▶ _Assigned task_:
Your job is to set down the stretch of entries that opens with the line containing "X177350000Y-59695000D03*" and closes with the line containing "X177350000Y-80015000D03*". Keep both end lines, copy each exactly, and add nothing.

** Records for the task follows **

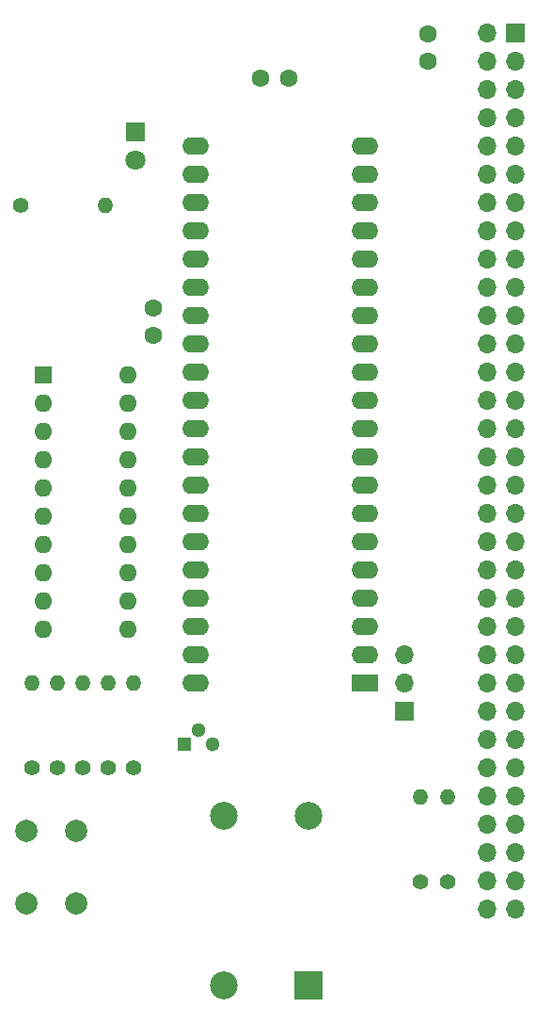
<source format=gts>
G04 #@! TF.GenerationSoftware,KiCad,Pcbnew,8.0.4*
G04 #@! TF.CreationDate,2024-09-12T21:07:59-04:00*
G04 #@! TF.ProjectId,LB-65CXX-01,4c422d36-3543-4585-982d-30312e6b6963,2*
G04 #@! TF.SameCoordinates,Original*
G04 #@! TF.FileFunction,Soldermask,Top*
G04 #@! TF.FilePolarity,Negative*
%FSLAX46Y46*%
G04 Gerber Fmt 4.6, Leading zero omitted, Abs format (unit mm)*
G04 Created by KiCad (PCBNEW 8.0.4) date 2024-09-12 21:07:59*
%MOMM*%
%LPD*%
G01*
G04 APERTURE LIST*
%ADD10C,1.400000*%
%ADD11O,1.400000X1.400000*%
%ADD12R,1.800000X1.800000*%
%ADD13C,1.800000*%
%ADD14R,1.700000X1.700000*%
%ADD15O,1.700000X1.700000*%
%ADD16R,2.400000X1.600000*%
%ADD17O,2.400000X1.600000*%
%ADD18R,1.300000X1.300000*%
%ADD19C,1.300000*%
%ADD20C,1.600000*%
%ADD21R,2.500000X2.500000*%
%ADD22C,2.500000*%
%ADD23C,2.000000*%
%ADD24R,1.600000X1.600000*%
%ADD25O,1.600000X1.600000*%
G04 APERTURE END LIST*
D10*
X135382000Y-70104000D03*
D11*
X143002000Y-70104000D03*
D12*
X145704000Y-63495000D03*
D13*
X145704000Y-66035000D03*
D14*
X179890000Y-54615000D03*
D15*
X177350000Y-54615000D03*
X179890000Y-57155000D03*
X177350000Y-57155000D03*
X179890000Y-59695000D03*
X177350000Y-59695000D03*
X179890000Y-62235000D03*
X177350000Y-62235000D03*
X179890000Y-64775000D03*
X177350000Y-64775000D03*
X179890000Y-67315000D03*
X177350000Y-67315000D03*
X179890000Y-69855000D03*
X177350000Y-69855000D03*
X179890000Y-72395000D03*
X177350000Y-72395000D03*
X179890000Y-74935000D03*
X177350000Y-74935000D03*
X179890000Y-77475000D03*
X177350000Y-77475000D03*
X179890000Y-80015000D03*
X177350000Y-80015000D03*
X179890000Y-82555000D03*
X177350000Y-82555000D03*
X179890000Y-85095000D03*
X177350000Y-85095000D03*
X179890000Y-87635000D03*
X177350000Y-87635000D03*
X179890000Y-90175000D03*
X177350000Y-90175000D03*
X179890000Y-92715000D03*
X177350000Y-92715000D03*
X179890000Y-95255000D03*
X177350000Y-95255000D03*
X179890000Y-97795000D03*
X177350000Y-97795000D03*
X179890000Y-100335000D03*
X177350000Y-100335000D03*
X179890000Y-102875000D03*
X177350000Y-102875000D03*
X179890000Y-105415000D03*
X177350000Y-105415000D03*
X179890000Y-107955000D03*
X177350000Y-107955000D03*
X179890000Y-110495000D03*
X177350000Y-110495000D03*
X179890000Y-113035000D03*
X177350000Y-113035000D03*
X179890000Y-115575000D03*
X177350000Y-115575000D03*
X179890000Y-118115000D03*
X177350000Y-118115000D03*
X179890000Y-120655000D03*
X177350000Y-120655000D03*
X179890000Y-123195000D03*
X177350000Y-123195000D03*
X179890000Y-125735000D03*
X177350000Y-125735000D03*
X179890000Y-128275000D03*
X177350000Y-128275000D03*
X179890000Y-130815000D03*
X177350000Y-130815000D03*
X179890000Y-133355000D03*
X177350000Y-133355000D03*
D16*
X166375000Y-113025000D03*
D17*
X166375000Y-110485000D03*
X166375000Y-107945000D03*
X166375000Y-105405000D03*
X166375000Y-102865000D03*
X166375000Y-100325000D03*
X166375000Y-97785000D03*
X166375000Y-95245000D03*
X166375000Y-92705000D03*
X166375000Y-90165000D03*
X166375000Y-87625000D03*
X166375000Y-85085000D03*
X166375000Y-82545000D03*
X166375000Y-80005000D03*
X166375000Y-77465000D03*
X166375000Y-74925000D03*
X166375000Y-72385000D03*
X166375000Y-69845000D03*
X166375000Y-67305000D03*
X166375000Y-64765000D03*
X151135000Y-64765000D03*
X151135000Y-67305000D03*
X151135000Y-69845000D03*
X151135000Y-72385000D03*
X151135000Y-74925000D03*
X151135000Y-77465000D03*
X151135000Y-80005000D03*
X151135000Y-82545000D03*
X151135000Y-85085000D03*
X151135000Y-87625000D03*
X151135000Y-90165000D03*
X151135000Y-92705000D03*
X151135000Y-95245000D03*
X151135000Y-97785000D03*
X151135000Y-100325000D03*
X151135000Y-102865000D03*
X151135000Y-105405000D03*
X151135000Y-107945000D03*
X151135000Y-110485000D03*
X151135000Y-113025000D03*
D10*
X171399200Y-130860800D03*
D11*
X171399200Y-123240800D03*
D10*
X145542000Y-120650000D03*
D11*
X145542000Y-113030000D03*
D10*
X140970000Y-120650000D03*
D11*
X140970000Y-113030000D03*
D10*
X136398000Y-120650000D03*
D11*
X136398000Y-113030000D03*
D18*
X150130000Y-118470000D03*
D19*
X151400000Y-117200000D03*
X152670000Y-118470000D03*
D10*
X143256000Y-120650000D03*
D11*
X143256000Y-113030000D03*
D14*
X169926000Y-115555000D03*
D15*
X169926000Y-113015000D03*
X169926000Y-110475000D03*
D10*
X173812200Y-130860800D03*
D11*
X173812200Y-123240800D03*
D20*
X156992000Y-58674000D03*
X159492000Y-58674000D03*
D21*
X161290000Y-140208000D03*
D22*
X161290000Y-124968000D03*
X153670000Y-124968000D03*
X153670000Y-140208000D03*
D20*
X172085000Y-57130000D03*
X172085000Y-54630000D03*
D23*
X135926000Y-132790000D03*
X135926000Y-126290000D03*
X140426000Y-132790000D03*
X140426000Y-126290000D03*
D10*
X138684000Y-120650000D03*
D11*
X138684000Y-113030000D03*
D20*
X147320000Y-81768000D03*
X147320000Y-79268000D03*
D24*
X137424000Y-85349000D03*
D25*
X137424000Y-87889000D03*
X137424000Y-90429000D03*
X137424000Y-92969000D03*
X137424000Y-95509000D03*
X137424000Y-98049000D03*
X137424000Y-100589000D03*
X137424000Y-103129000D03*
X137424000Y-105669000D03*
X137424000Y-108209000D03*
X145044000Y-108209000D03*
X145044000Y-105669000D03*
X145044000Y-103129000D03*
X145044000Y-100589000D03*
X145044000Y-98049000D03*
X145044000Y-95509000D03*
X145044000Y-92969000D03*
X145044000Y-90429000D03*
X145044000Y-87889000D03*
X145044000Y-85349000D03*
M02*

</source>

** End of Records for the task **

▶ _Finished exercise_:
X177350000Y-59695000D03*
X179890000Y-62235000D03*
X177350000Y-62235000D03*
X179890000Y-64775000D03*
X177350000Y-64775000D03*
X179890000Y-67315000D03*
X177350000Y-67315000D03*
X179890000Y-69855000D03*
X177350000Y-69855000D03*
X179890000Y-72395000D03*
X177350000Y-72395000D03*
X179890000Y-74935000D03*
X177350000Y-74935000D03*
X179890000Y-77475000D03*
X177350000Y-77475000D03*
X179890000Y-80015000D03*
X177350000Y-80015000D03*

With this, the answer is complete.